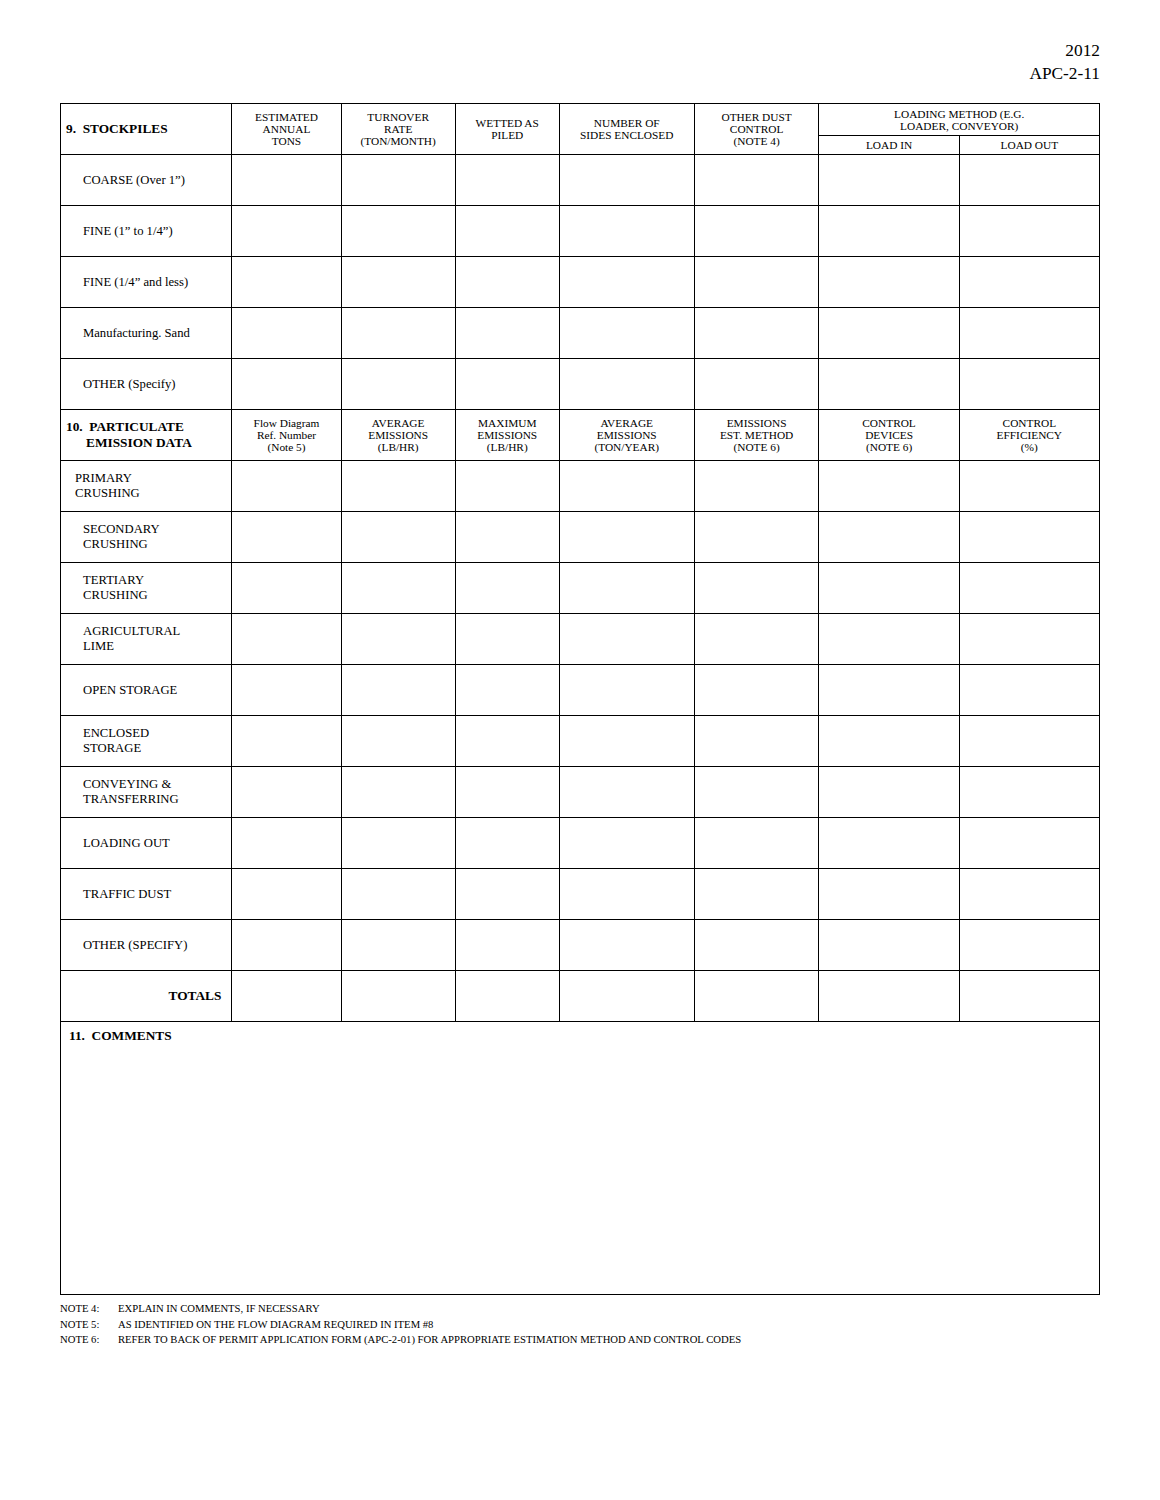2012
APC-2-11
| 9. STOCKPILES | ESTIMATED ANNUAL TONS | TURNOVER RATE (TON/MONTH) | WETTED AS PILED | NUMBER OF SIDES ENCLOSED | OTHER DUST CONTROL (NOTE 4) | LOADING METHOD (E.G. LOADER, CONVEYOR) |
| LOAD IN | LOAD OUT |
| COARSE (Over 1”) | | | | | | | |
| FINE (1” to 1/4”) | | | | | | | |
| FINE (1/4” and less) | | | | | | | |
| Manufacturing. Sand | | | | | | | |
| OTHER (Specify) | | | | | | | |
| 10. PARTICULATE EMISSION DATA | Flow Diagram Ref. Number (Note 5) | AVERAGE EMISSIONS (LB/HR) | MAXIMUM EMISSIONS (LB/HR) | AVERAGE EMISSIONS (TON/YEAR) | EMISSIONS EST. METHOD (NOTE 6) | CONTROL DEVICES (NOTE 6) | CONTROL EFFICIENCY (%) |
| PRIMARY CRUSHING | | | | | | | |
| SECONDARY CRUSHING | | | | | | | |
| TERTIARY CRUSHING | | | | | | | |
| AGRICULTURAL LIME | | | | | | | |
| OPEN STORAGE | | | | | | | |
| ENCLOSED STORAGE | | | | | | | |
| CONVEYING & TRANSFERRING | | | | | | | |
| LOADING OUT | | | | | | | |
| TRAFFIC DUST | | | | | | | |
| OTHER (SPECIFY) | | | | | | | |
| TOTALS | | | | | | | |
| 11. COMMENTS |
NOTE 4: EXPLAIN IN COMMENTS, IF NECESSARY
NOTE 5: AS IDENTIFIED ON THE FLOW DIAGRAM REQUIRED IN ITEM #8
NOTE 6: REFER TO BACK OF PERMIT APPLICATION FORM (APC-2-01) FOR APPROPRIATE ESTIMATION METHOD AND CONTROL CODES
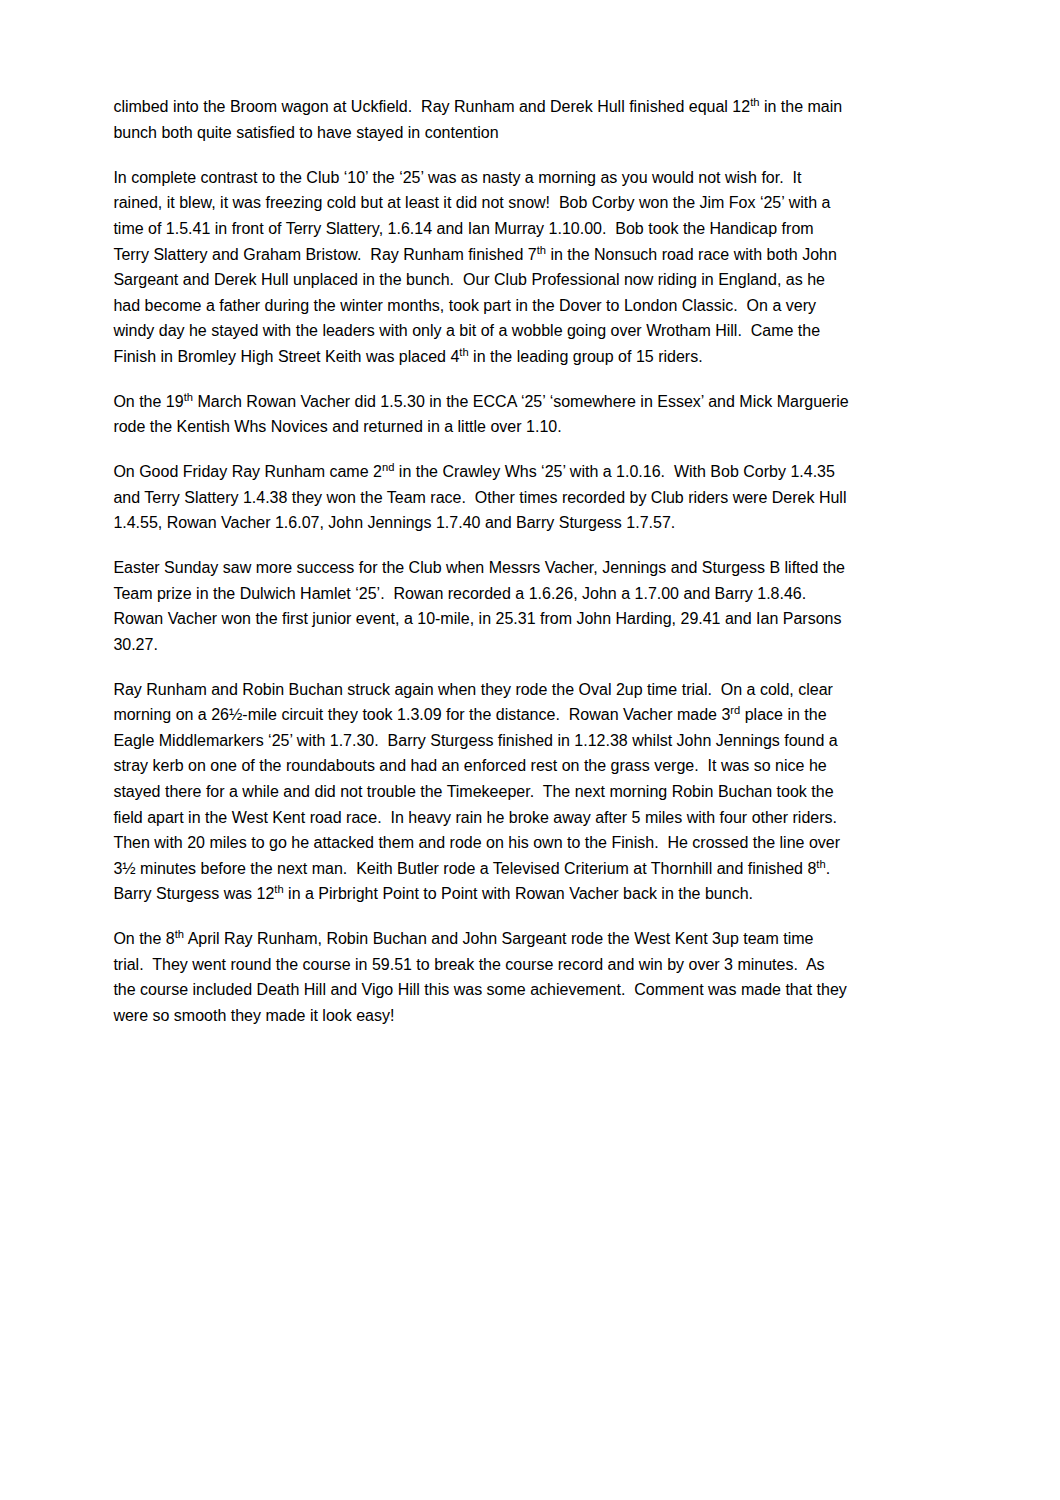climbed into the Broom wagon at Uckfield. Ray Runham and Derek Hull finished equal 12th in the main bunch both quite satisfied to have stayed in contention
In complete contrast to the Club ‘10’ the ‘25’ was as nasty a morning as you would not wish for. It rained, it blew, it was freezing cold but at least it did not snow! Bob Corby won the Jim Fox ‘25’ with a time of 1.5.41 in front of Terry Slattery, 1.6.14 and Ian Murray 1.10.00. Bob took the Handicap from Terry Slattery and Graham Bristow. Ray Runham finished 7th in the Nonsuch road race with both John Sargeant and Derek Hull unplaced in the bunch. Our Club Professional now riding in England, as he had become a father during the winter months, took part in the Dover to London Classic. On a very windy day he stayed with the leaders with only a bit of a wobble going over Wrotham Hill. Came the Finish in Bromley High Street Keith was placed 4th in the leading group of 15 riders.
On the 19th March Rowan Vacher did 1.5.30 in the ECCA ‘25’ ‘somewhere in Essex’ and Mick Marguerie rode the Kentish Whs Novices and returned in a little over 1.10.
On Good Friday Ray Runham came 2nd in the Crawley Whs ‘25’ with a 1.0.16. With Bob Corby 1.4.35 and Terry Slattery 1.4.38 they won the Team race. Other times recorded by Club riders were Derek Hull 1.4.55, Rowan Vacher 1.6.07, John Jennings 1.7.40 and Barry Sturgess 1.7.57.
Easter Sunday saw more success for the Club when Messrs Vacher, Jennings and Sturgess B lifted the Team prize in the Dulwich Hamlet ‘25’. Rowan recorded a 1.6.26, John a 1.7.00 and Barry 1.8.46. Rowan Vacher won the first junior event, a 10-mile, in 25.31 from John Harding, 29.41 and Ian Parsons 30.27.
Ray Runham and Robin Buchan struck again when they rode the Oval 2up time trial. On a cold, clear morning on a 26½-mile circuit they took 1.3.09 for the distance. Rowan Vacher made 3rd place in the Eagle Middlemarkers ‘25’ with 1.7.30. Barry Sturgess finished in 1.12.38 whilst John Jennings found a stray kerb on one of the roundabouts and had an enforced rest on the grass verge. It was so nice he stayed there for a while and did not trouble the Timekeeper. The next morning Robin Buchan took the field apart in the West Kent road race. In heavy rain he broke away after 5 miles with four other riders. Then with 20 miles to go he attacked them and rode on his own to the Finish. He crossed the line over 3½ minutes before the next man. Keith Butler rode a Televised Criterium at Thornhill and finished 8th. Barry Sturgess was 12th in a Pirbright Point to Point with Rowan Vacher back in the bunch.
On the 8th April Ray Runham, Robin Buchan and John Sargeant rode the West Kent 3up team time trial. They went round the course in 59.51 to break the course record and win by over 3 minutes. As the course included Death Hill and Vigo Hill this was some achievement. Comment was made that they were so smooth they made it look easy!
::::
PROMPT -
For this exercise, restate the material exactly and skip every picture.

EXERCISE RESULT -
2012
APC-2-11
| 9. STOCKPILES | ESTIMATED ANNUAL TONS | TURNOVER RATE (TON/MONTH) | WETTED AS PILED | NUMBER OF SIDES ENCLOSED | OTHER DUST CONTROL (NOTE 4) | LOADING METHOD (E.G. LOADER, CONVEYOR) |
| LOAD IN | LOAD OUT |
| COARSE (Over 1”) | | | | | | | |
| FINE (1” to 1/4”) | | | | | | | |
| FINE (1/4” and less) | | | | | | | |
| Manufacturing. Sand | | | | | | | |
| OTHER (Specify) | | | | | | | |
| 10. PARTICULATE EMISSION DATA | Flow Diagram Ref. Number (Note 5) | AVERAGE EMISSIONS (LB/HR) | MAXIMUM EMISSIONS (LB/HR) | AVERAGE EMISSIONS (TON/YEAR) | EMISSIONS EST. METHOD (NOTE 6) | CONTROL DEVICES (NOTE 6) | CONTROL EFFICIENCY (%) |
| PRIMARY CRUSHING | | | | | | | |
| SECONDARY CRUSHING | | | | | | | |
| TERTIARY CRUSHING | | | | | | | |
| AGRICULTURAL LIME | | | | | | | |
| OPEN STORAGE | | | | | | | |
| ENCLOSED STORAGE | | | | | | | |
| CONVEYING & TRANSFERRING | | | | | | | |
| LOADING OUT | | | | | | | |
| TRAFFIC DUST | | | | | | | |
| OTHER (SPECIFY) | | | | | | | |
| TOTALS | | | | | | | |
| 11. COMMENTS |
NOTE 4: EXPLAIN IN COMMENTS, IF NECESSARY
NOTE 5: AS IDENTIFIED ON THE FLOW DIAGRAM REQUIRED IN ITEM #8
NOTE 6: REFER TO BACK OF PERMIT APPLICATION FORM (APC-2-01) FOR APPROPRIATE ESTIMATION METHOD AND CONTROL CODES
climbed into the Broom wagon at Uckfield. Ray Runham and Derek Hull finished equal 12th in the main bunch both quite satisfied to have stayed in contention
In complete contrast to the Club ‘10’ the ‘25’ was as nasty a morning as you would not wish for. It rained, it blew, it was freezing cold but at least it did not snow! Bob Corby won the Jim Fox ‘25’ with a time of 1.5.41 in front of Terry Slattery, 1.6.14 and Ian Murray 1.10.00. Bob took the Handicap from Terry Slattery and Graham Bristow. Ray Runham finished 7th in the Nonsuch road race with both John Sargeant and Derek Hull unplaced in the bunch. Our Club Professional now riding in England, as he had become a father during the winter months, took part in the Dover to London Classic. On a very windy day he stayed with the leaders with only a bit of a wobble going over Wrotham Hill. Came the Finish in Bromley High Street Keith was placed 4th in the leading group of 15 riders.
On the 19th March Rowan Vacher did 1.5.30 in the ECCA ‘25’ ‘somewhere in Essex’ and Mick Marguerie rode the Kentish Whs Novices and returned in a little over 1.10.
On Good Friday Ray Runham came 2nd in the Crawley Whs ‘25’ with a 1.0.16. With Bob Corby 1.4.35 and Terry Slattery 1.4.38 they won the Team race. Other times recorded by Club riders were Derek Hull 1.4.55, Rowan Vacher 1.6.07, John Jennings 1.7.40 and Barry Sturgess 1.7.57.
Easter Sunday saw more success for the Club when Messrs Vacher, Jennings and Sturgess B lifted the Team prize in the Dulwich Hamlet ‘25’. Rowan recorded a 1.6.26, John a 1.7.00 and Barry 1.8.46. Rowan Vacher won the first junior event, a 10-mile, in 25.31 from John Harding, 29.41 and Ian Parsons 30.27.
Ray Runham and Robin Buchan struck again when they rode the Oval 2up time trial. On a cold, clear morning on a 26½-mile circuit they took 1.3.09 for the distance. Rowan Vacher made 3rd place in the Eagle Middlemarkers ‘25’ with 1.7.30. Barry Sturgess finished in 1.12.38 whilst John Jennings found a stray kerb on one of the roundabouts and had an enforced rest on the grass verge. It was so nice he stayed there for a while and did not trouble the Timekeeper. The next morning Robin Buchan took the field apart in the West Kent road race. In heavy rain he broke away after 5 miles with four other riders. Then with 20 miles to go he attacked them and rode on his own to the Finish. He crossed the line over 3½ minutes before the next man. Keith Butler rode a Televised Criterium at Thornhill and finished 8th. Barry Sturgess was 12th in a Pirbright Point to Point with Rowan Vacher back in the bunch.
On the 8th April Ray Runham, Robin Buchan and John Sargeant rode the West Kent 3up team time trial. They went round the course in 59.51 to break the course record and win by over 3 minutes. As the course included Death Hill and Vigo Hill this was some achievement. Comment was made that they were so smooth they made it look easy!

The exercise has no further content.